RFI : Beaucoup d'Africains sont déçus par le résultat de la COP 29 sur le climat qui a débloqué quelque 300 milliards de dollars par an pour les pays du Sud à partir de 2035, alors qu'on en attendait le double. Est-ce que vous aussi vous êtes déçu ?

Serge Ekué : En réalité, la conférence a fixé un objectif beaucoup plus ambitieux. Donc c'est quand même pas mal et je rappelle que cet objectif est de passer à 1300 milliards par an, d'ici 2035. Il s'agit là de combiner à la fois les contributions des secteurs publics et privés, ce qui est une nouveauté. Alors vous savez, je suis plutôt de nature optimiste et considère que le verre est à moitié plein. Mais la reconnaissance de la position des pays du Sud par les pays de Nord, c'est un pas important. Il s'agit maintenant de passer aux actes et d'aller beaucoup plus vite.

Les pays du Nord refusent de donner plus si la Chine et les riches pays pétroliers du Golfe ne mettent pas aussi au pot. Et de fait, est ce que ces pays, qui sont devenus riches, ne sont pas devenus aussi de gros pollueurs et pourraient plus payer pour les pays du Sud ?

Certainement. Vous savez, notre sujet il n'est pas tellement là, dans les pays du Sud. Notre sujet, c'est que le monde reconnaisse que c'est nous qui payons le prix des changements climatiques, le prix fort et cette forme d'injustice doit cesser.

Parmi les futurs pays bénéficiaires de la finance-climat, est-ce que les pays les moins avancés ne risquent pas d'être les parents pauvres par rapport aux pays à revenu intermédiaire ?

C'est le risque et en définitive, l'injustice la plus forte ici, c'est que les plus faibles paient le prix le plus élevé. Malheureusement, c’est ainsi. Et vous voyez, le positionnement de la Banque ouest-africaine de développement est précisément de lutter contre cette injustice là en se dotant des meilleurs moyens techniques et financiers possibles pour aider à faire en sorte que le gap de financement qui est absolument abyssal, et je pèse mes mots, que ce gap se réduise le plus rapidement possible.

Donc, la Guinée-Bissau percevra moins que la Côte d'Ivoire ?

Oui, oui, certainement, mais notre sujet, vous savez, c’est l'article 1 des statuts de la Banque qui stipule que nous devons travailler au développement équilibré de notre zone. Équilibré. C'est à dire que nous devons travailler à faire en sorte que ce soit l'Union qui gagne et pas un pays contre un autre.

Et dans votre plan stratégique 2021-2025, ce que vous appelez « Joliba », est-ce qu'il y a un projet emblématique du côté des infrastructures en Afrique de l'Ouest ?

Oui, parce que le corridor en fait partie, hein ! Le corridor Lagos-Dakar, en passant par Abidjan et cetera. Voilà, c'est un des projets. Mais je rappelle aussi que nous travaillons à faire vivre la solidarité entre nous et nous travaillons beaucoup aux projets régionaux. Je demeure optimiste parce que notre Afrique, et surtout notre sous-région en Afrique de l'Ouest ici, est en forte croissance. Une population jeune, dynamique. Les taux de croissance sont bons, donc nous avons la faiblesse de penser que nous sommes le moteur de croissance du monde. Le monde est vieillissant. L'Afrique, et singulièrement notre Afrique, avec un âge médian autour de 20 ans, donc nous pensons que la force de travail, le moteur de croissance du monde, c’est en Afrique de l'Ouest. Ceci est incontestable.

* [Travail demandé]
Recopiez à l'identique le passage de l'entretien sur la finance climat allant de « Certainement. Vous savez, notre » à « revenu intermédiaire ? ».

* [Données présentées]
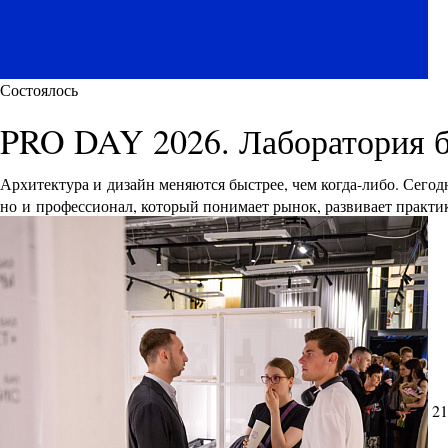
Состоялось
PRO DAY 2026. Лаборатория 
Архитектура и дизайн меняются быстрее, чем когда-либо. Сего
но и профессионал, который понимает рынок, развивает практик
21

---

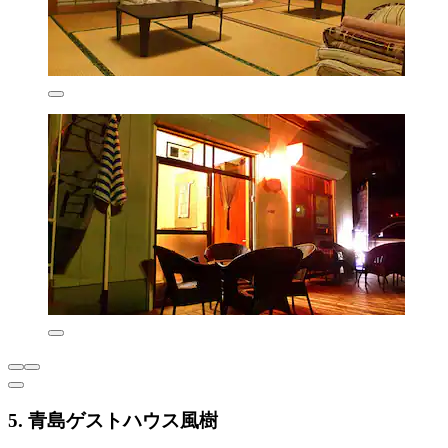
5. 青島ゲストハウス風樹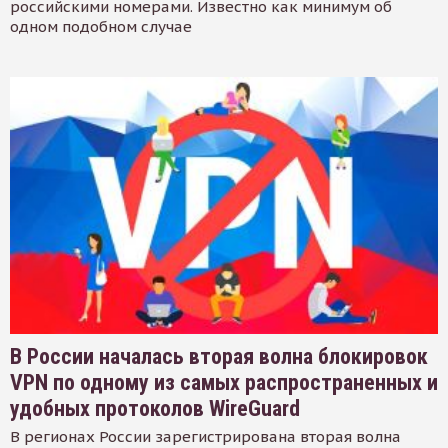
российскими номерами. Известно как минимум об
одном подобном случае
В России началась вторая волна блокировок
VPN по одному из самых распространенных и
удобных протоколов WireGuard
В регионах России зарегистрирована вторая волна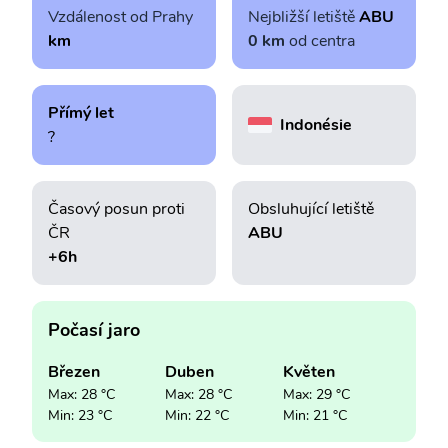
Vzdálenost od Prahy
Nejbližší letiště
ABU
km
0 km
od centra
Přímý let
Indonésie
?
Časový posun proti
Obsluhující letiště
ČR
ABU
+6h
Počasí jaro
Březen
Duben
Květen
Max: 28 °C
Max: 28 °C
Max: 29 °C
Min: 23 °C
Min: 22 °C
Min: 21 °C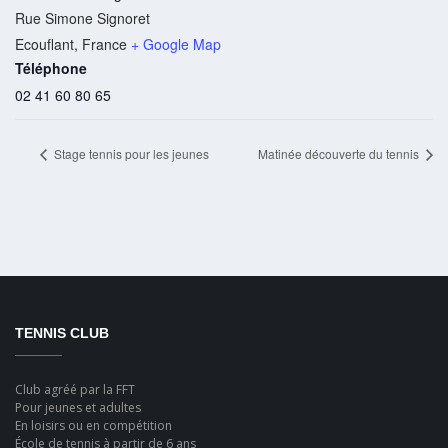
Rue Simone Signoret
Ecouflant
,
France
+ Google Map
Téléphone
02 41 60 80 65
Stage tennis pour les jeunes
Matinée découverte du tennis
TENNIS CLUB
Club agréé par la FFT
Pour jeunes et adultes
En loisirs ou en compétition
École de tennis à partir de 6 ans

* [Corrigé]
Certainement. Vous savez, notre sujet il n'est pas tellement là, dans les pays du Sud. Notre sujet, c'est que le monde reconnaisse que c'est nous qui payons le prix des changements climatiques, le prix fort et cette forme d'injustice doit cesser.

Parmi les futurs pays bénéficiaires de la finance-climat, est-ce que les pays les moins avancés ne risquent pas d'être les parents pauvres par rapport aux pays à revenu intermédiaire ?